Ebenezer twiddled his fingers in his beard and said craftily, “I didn't borrow them. Actually, I took what is jurisdicially mine.”

“Yours! But you removed them from her house without permission.”

“Since we have the same great-great-
great
-grandfather,” said Howie, jutting his chin forward stubbornly—a fearsome gesture because his whiskers jutted forward at the same time—“all family documents belong to the posterior equally. I am a legal derelict and posterior. Therefore I have as much right to them as she does. Or you neither.”

Bewildered, Mary turned to Homer, who was keeping a firm hold on the muscles of his face. In a strained voice he said, “I think Ebenezer is referring to posterity.”

“Oh, of course.” Mary turned back to Ebenezer. “But surely that's not so. Those things have been in my sister's house for nearly a hundred and fifty years.”

“I think you will find,” said Ebenezer smugly, “that the entire specter of the law is on my side.”

ONCE AGAIN, HER FACE

T
his was no time to quibble about who owned what. Homer nudged his wife. “Show him the photograph we bought in Gettysburg.”

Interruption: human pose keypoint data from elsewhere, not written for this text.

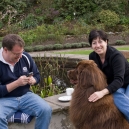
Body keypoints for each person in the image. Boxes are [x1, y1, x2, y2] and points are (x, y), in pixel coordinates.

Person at [0, 34, 52, 129]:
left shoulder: (25, 57)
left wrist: (34, 80)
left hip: (26, 96)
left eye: (21, 52)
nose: (20, 56)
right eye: (16, 54)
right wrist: (17, 83)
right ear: (6, 50)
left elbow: (37, 75)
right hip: (4, 99)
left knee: (45, 109)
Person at [88, 29, 129, 122]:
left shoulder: (116, 56)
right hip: (116, 87)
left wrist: (102, 92)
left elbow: (118, 80)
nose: (97, 45)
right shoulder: (92, 57)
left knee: (124, 106)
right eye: (94, 43)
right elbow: (94, 76)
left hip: (126, 82)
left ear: (106, 42)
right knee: (116, 95)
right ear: (91, 45)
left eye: (100, 41)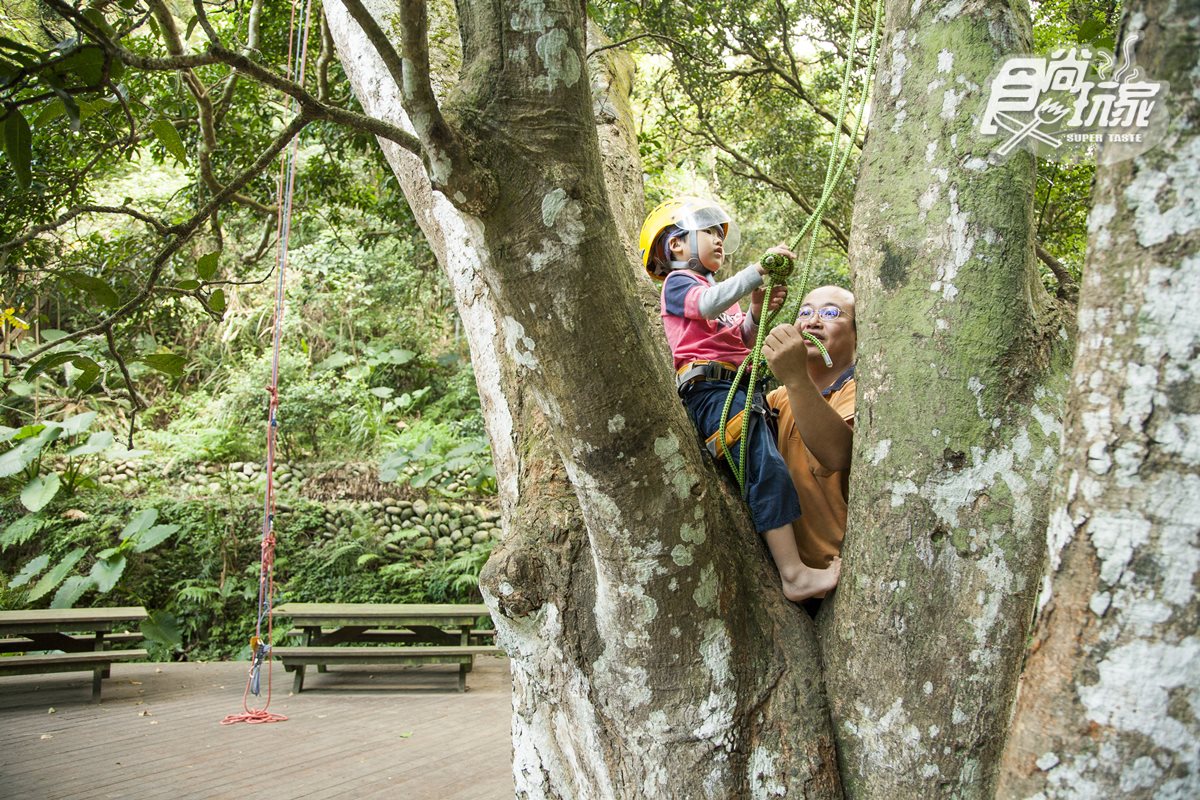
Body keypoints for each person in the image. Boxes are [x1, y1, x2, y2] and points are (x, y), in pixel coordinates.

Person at [638, 197, 841, 602]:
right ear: (676, 246)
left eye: (719, 233)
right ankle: (794, 575)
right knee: (765, 468)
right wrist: (757, 272)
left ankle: (794, 563)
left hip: (736, 388)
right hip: (711, 393)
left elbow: (738, 341)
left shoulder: (715, 292)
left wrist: (753, 311)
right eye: (708, 232)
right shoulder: (680, 285)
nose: (718, 240)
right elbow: (709, 305)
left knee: (770, 466)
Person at [762, 285, 857, 608]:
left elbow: (837, 453)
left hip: (838, 580)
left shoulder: (860, 391)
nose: (812, 322)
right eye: (804, 312)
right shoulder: (777, 399)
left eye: (830, 313)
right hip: (780, 583)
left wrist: (795, 378)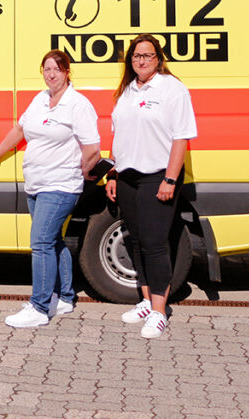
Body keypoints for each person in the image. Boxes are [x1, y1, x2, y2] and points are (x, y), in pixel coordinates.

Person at [0, 50, 100, 328]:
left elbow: (92, 148)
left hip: (60, 186)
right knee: (54, 241)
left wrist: (79, 172)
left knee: (41, 243)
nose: (51, 74)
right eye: (46, 69)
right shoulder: (40, 99)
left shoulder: (77, 104)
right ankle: (65, 297)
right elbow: (20, 130)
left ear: (67, 71)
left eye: (57, 68)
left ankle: (39, 307)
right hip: (36, 185)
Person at [105, 34, 197, 339]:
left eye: (147, 55)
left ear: (158, 58)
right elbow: (118, 136)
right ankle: (145, 300)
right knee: (137, 241)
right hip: (128, 176)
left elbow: (181, 137)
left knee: (156, 244)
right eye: (136, 56)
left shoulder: (172, 89)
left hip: (157, 175)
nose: (141, 60)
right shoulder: (127, 91)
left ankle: (159, 311)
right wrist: (113, 174)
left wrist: (170, 179)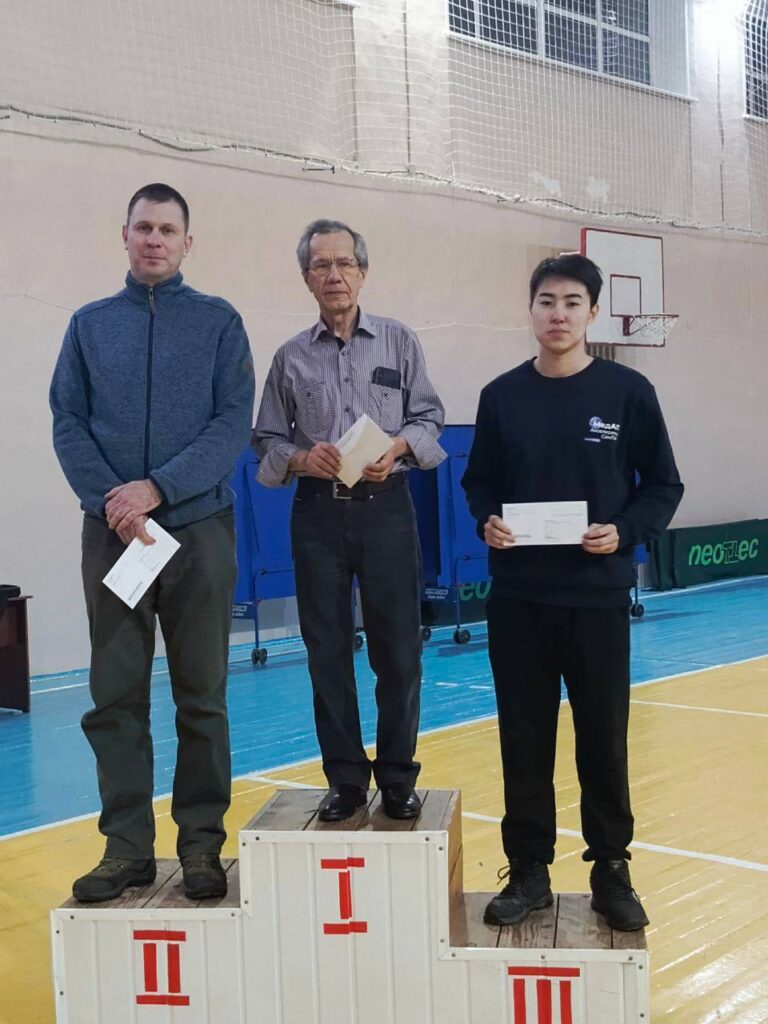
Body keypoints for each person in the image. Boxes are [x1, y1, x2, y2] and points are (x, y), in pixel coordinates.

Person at [462, 253, 683, 931]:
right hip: (519, 600)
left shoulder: (628, 392)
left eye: (571, 303)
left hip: (597, 600)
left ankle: (611, 868)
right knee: (523, 739)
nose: (558, 314)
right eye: (546, 301)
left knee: (603, 740)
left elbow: (663, 485)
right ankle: (529, 870)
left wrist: (625, 532)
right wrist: (487, 520)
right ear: (530, 310)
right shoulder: (501, 396)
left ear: (592, 313)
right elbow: (479, 481)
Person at [50, 183, 255, 902]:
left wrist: (156, 490)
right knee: (114, 697)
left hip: (197, 532)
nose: (155, 239)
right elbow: (67, 421)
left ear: (187, 242)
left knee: (202, 698)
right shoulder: (88, 326)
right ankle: (126, 848)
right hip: (114, 536)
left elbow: (231, 424)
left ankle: (201, 847)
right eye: (143, 227)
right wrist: (116, 502)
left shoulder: (219, 323)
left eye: (168, 229)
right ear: (125, 236)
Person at [254, 218, 445, 821]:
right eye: (321, 265)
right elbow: (265, 439)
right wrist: (300, 458)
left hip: (387, 511)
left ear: (363, 272)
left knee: (399, 651)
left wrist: (400, 446)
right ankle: (344, 780)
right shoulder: (289, 357)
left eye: (344, 264)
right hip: (318, 515)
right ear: (306, 277)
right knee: (326, 652)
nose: (333, 275)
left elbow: (430, 419)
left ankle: (397, 777)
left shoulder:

“Yes, of course.” Mary rummaged in her bag and unwrapped the little leather case. Opening it, she said, “I don't know who this young girl is, but I recognize her. I know I've seen her before, perhaps in Gwen's attic. I wonder if you have her picture among the things you took away?”

Ebenezer stared at the photograph. At once his demeanor changed. He became the proud antiquarian. “Hey, you guys, you want to see what I got?”

“Oh, yes,” said Mary.

“Follow me.” Zigzagging between the piled-up boxes in the narrow front hall, he led them into a cluttered room.

“My Civil War museum,” he said grandly, flourishing a pudgy hand. From somewhere, as if by magic, there was music, fifes and drums.

His museum was a chaos of miscellaneous objects arranged on a couple of card tables and a sideboard. “Priceless,” said Ebenezer, spreading out his arms. “My collection is priceless.”

Homer bent to look at a crosscut saw and said, “You're into carpentry?”

Ebenezer chuckled. “Amputational instrument from Bull Run. Cut off thousands of arms and legs, I'll bet.”

“Umph,” said Homer, who had bought a similar saw at Vanderhoof's Hardware Store. Politely he moved on to the next item on display, a small box with a gold ring nestled in a bed of cotton.

“You won't believe my good luck,” said Ebenezer, cooing over it. “This very ring”—his voice took on a reverent vibrato—“was removed from the finger of Abraham Lincoln by his grief-struck wife on the occasion of his decease.” He rolled his eyes. “Pricey, it was very pricey.”

“Mmm, I should think so,” murmured Mary. The object in the box was obviously a fraternity ring from some jolly Greek-letter band of brothers.